Pete Kalu recently received the Society of Authors Travelling Scholarship Award 2024 for his "impressively experimental, thoughtful and challenging" writing. His memoir-essay mashup, Act Normal, was published in October 2025 by Hope Road. He is also the author of the novel One Drop (Andersen, 2022). His short stories can be found in Book of Manchester (Comma Press, 2024), Colonial Countryside (Peepal Tree, 2024), Collision (Comma Press, 2023), Glimpse (Peepal Tree, 2023). Instagram: @petekalu
In this polemical and poetic collection of 250 mini-essays, personal history becomes a lens for cultural critique. Through fragments and feeling, it asks what we remember, what we forget, and who gets to tell the story. Unflinching and yet tender, these vignettes are a fierce yet joyous meditation on Black memory, identity, and resistance. Merging memoir, reflections and observations in the style of Annie Ernaux’s Exteriors, Act Normal challenges erasure, mourns what was lost, and dreams of what could be. This is a lyrical reckoning with history, silence, and the radical act of speaking back.

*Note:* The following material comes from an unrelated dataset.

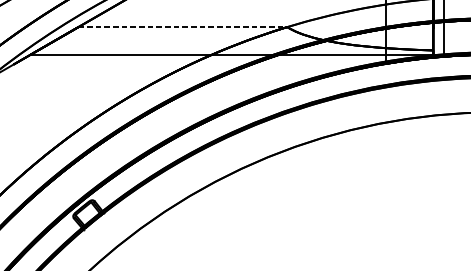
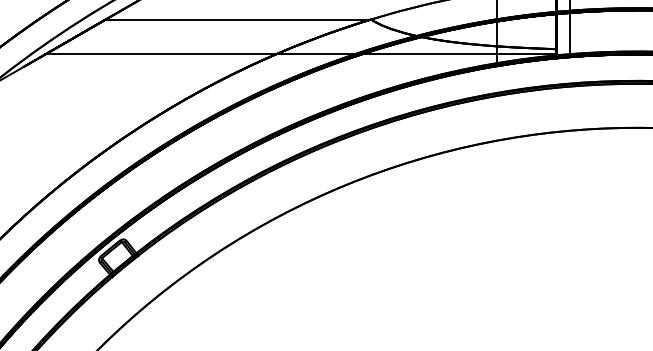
line: (182, 27) -> (238, 19), dashed -> solid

You can read more about Act Normal on the publisher's website here. Below, you can read a short sample from the book.
From Act Normal
Watermelon
I have great difficulty eating watermelon in front of white people. Throughout my childhood white people invested so much time and energy in their literature making us into these eye-rolling, big-grinning picaninny idiots who chomped on the big green and red fruits that I boycotted them for decades. Then I met someone from Iran, and they loved watermelon and didn’t carry my cultural baggage. They were mad for it. Watermelon was in their fridge, on their kitchen counters, in their dreams and all over their late-night cravings. I was tempted. In my mind, I resisted. So much weight and volume, so little taste, those slithery pips that require spitting out making it an outdoor fruit rather than a dining room fruit, the crazy prices, the ecological damage of growing those things which drink litres and litres of water, the mess, the stickiness, the perfumy smell … My mind went on and on, but my stomach rumbled and I gave in. Now I eat watermelon clandestinely. I only buy it from black stores. I only eat it around Global Majority people. My daughters eat watermelon unproblematically. "Deal with your issues, Dad," they tell me, "Deal with your issues."